After the rain died down, today was an excellent day at the waterbird count. Many Loons moved east today, including multiple Red-throated Loons. There was also a nice diversity of Duck species to make things interesting. The best part of the day had to be the hundreds of Redheads that flew to the east. You may be familiar with the fact that Redheads use the Straits Area in the fall as a staging area for their southern migration. Sometimes tens of thousands of them can be seen. Next time you drive across the Mackinac Bridge in October be sure to look at the water. These large rafts of Redheads look like floating islands in the water. They tend to be closer to the north end of the bridge. Today seemed to be the first big push of these ducks into the area.
Also of note, there was almost a complete lack of Red-necked Grebes today with only two seen floating in the water just offshore.
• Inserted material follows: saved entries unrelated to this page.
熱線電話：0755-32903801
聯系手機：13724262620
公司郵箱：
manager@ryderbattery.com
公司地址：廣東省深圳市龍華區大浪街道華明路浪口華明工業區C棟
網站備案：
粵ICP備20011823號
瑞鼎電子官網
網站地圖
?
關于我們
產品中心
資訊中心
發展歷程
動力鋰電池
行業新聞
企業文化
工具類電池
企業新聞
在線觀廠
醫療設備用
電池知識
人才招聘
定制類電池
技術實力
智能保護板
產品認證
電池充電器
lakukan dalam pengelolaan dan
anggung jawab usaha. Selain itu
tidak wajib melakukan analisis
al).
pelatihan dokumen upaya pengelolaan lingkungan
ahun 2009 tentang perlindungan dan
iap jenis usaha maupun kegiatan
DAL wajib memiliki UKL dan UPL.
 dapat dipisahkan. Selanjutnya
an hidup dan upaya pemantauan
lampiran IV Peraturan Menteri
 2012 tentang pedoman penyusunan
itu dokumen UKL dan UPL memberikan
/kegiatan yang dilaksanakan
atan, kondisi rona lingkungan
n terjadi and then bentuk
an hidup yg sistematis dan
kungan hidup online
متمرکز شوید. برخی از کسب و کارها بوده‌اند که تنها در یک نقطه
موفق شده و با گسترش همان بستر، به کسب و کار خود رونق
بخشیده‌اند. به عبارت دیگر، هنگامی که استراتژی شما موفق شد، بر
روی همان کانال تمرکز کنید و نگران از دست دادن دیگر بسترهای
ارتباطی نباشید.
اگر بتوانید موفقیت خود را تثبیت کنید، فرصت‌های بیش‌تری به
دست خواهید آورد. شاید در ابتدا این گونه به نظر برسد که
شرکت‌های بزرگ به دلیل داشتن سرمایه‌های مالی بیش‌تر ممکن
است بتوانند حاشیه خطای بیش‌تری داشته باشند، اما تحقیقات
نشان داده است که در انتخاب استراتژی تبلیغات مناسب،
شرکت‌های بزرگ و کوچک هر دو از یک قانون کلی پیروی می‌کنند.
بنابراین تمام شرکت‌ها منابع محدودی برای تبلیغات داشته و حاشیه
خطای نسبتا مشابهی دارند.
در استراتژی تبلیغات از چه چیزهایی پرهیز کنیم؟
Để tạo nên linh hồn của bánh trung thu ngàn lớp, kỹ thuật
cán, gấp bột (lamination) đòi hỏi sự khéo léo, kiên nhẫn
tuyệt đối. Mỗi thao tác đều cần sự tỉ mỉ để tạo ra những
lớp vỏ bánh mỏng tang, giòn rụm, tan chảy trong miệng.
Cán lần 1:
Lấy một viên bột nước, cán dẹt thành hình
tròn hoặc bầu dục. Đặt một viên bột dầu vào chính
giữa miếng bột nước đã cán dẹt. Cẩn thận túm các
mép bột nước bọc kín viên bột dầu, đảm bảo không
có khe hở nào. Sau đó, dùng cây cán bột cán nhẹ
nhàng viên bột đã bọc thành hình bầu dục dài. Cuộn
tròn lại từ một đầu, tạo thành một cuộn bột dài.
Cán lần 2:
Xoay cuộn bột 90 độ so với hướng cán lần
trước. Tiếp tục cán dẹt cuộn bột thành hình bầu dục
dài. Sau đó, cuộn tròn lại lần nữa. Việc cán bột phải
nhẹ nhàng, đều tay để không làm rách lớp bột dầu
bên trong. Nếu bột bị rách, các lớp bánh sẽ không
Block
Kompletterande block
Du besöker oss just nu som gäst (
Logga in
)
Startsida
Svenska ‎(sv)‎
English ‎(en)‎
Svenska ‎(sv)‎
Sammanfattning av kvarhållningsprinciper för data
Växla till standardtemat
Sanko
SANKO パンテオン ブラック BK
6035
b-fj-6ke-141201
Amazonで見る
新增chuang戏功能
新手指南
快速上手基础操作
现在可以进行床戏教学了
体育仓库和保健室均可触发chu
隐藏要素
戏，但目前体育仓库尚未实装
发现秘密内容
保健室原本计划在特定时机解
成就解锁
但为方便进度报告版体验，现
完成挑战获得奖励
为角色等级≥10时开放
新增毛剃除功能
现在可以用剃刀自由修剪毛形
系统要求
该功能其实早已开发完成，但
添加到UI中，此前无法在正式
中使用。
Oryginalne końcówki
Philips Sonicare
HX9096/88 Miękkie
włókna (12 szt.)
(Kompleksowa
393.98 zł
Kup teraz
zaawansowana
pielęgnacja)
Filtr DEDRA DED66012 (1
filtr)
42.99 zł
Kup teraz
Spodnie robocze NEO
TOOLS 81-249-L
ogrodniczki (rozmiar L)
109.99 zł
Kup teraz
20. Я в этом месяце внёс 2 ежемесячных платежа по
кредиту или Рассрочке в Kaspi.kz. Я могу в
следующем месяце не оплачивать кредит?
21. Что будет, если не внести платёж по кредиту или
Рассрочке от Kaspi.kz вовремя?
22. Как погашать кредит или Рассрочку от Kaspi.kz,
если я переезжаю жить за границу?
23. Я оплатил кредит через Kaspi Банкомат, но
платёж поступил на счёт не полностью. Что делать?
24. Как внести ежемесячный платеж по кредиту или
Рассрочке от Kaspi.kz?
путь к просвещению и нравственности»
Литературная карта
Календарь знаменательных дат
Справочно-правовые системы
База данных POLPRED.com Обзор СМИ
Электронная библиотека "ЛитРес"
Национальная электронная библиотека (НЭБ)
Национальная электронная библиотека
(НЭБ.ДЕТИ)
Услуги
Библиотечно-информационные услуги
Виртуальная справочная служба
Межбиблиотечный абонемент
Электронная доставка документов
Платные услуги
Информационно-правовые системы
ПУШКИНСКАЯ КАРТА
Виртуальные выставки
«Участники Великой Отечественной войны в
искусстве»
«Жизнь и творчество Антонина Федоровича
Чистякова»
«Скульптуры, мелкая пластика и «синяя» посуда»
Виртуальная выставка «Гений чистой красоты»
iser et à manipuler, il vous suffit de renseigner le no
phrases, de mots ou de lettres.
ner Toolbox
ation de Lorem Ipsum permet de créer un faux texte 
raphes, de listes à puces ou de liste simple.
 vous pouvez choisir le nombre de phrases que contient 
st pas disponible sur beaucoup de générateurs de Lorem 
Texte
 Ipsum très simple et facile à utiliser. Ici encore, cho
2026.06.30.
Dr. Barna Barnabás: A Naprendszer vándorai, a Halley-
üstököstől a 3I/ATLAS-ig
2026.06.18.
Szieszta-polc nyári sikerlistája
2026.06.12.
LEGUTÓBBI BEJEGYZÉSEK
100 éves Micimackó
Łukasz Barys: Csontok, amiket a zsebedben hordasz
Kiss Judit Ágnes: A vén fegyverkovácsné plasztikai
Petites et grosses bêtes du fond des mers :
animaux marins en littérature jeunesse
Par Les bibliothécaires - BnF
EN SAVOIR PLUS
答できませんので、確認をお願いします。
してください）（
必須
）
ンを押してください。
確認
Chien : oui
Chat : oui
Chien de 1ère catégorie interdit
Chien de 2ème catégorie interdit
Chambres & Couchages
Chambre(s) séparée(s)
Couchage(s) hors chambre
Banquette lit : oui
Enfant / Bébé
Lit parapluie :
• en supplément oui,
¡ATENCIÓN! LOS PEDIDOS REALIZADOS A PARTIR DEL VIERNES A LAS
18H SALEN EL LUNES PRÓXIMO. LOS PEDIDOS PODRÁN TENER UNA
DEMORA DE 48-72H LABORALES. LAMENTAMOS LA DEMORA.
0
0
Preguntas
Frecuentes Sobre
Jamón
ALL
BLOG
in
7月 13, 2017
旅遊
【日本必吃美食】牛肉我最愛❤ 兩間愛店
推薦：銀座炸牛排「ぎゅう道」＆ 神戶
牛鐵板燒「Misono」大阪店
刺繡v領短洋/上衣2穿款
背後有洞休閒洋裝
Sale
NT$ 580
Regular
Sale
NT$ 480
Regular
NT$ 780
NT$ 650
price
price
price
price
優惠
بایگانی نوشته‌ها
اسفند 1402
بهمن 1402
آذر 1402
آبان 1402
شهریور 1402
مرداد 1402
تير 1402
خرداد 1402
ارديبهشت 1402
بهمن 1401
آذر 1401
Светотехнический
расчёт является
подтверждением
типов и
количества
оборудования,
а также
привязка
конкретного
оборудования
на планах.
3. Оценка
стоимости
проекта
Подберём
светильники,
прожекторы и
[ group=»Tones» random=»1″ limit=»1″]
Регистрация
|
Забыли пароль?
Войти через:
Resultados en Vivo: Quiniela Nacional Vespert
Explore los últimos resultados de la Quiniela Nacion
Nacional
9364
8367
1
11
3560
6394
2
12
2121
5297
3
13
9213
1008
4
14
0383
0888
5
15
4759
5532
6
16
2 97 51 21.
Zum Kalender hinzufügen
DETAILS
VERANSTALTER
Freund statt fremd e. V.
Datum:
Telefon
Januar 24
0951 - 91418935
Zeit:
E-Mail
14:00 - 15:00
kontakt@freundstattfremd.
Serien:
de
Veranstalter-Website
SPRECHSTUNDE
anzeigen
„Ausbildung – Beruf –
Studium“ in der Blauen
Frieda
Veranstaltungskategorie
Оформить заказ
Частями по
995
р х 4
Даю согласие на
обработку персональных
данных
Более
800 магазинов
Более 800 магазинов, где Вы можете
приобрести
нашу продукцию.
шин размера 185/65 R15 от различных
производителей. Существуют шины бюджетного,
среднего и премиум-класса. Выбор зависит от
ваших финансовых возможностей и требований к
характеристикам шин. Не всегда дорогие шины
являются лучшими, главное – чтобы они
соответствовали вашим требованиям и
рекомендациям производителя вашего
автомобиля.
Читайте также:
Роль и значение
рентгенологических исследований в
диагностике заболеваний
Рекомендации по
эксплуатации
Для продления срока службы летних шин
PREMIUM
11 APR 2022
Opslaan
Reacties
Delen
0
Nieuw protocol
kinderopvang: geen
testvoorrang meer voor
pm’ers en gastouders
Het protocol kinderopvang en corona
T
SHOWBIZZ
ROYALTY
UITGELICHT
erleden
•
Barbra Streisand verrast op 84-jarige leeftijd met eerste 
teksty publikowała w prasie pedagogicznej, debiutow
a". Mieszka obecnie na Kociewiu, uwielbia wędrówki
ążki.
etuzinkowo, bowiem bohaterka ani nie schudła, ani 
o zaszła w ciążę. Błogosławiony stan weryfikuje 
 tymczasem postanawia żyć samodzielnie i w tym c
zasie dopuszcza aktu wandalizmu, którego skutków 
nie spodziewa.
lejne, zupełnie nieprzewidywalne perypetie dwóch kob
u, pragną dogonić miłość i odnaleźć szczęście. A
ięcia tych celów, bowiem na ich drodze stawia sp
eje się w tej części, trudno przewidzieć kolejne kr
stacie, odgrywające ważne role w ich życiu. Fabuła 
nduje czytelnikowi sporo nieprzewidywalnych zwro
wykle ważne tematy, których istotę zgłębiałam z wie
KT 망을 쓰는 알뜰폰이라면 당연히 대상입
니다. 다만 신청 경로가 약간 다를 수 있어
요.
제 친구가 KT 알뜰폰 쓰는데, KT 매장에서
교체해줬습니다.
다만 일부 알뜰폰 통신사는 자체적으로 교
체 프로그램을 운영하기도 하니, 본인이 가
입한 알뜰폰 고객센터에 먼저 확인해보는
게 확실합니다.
The number of Double-crested Cormorants has also been greatly reduced over the last couple of weeks. Most birds now are seen flying west. Reports are that in the southern part of Lake Michigan their numbers are building.
Raptors could be seen kettling over the Upper Peninsula, but not many moved across – just a few Bald Eagles, Turkey Vultures and a single Peregrine Falcon. Passerines were represented by six American Pipits and a single Song Sparrow that may have already been in the Lower Peninsula.
Three Monarch Butterflies were also counted flying in from the lake.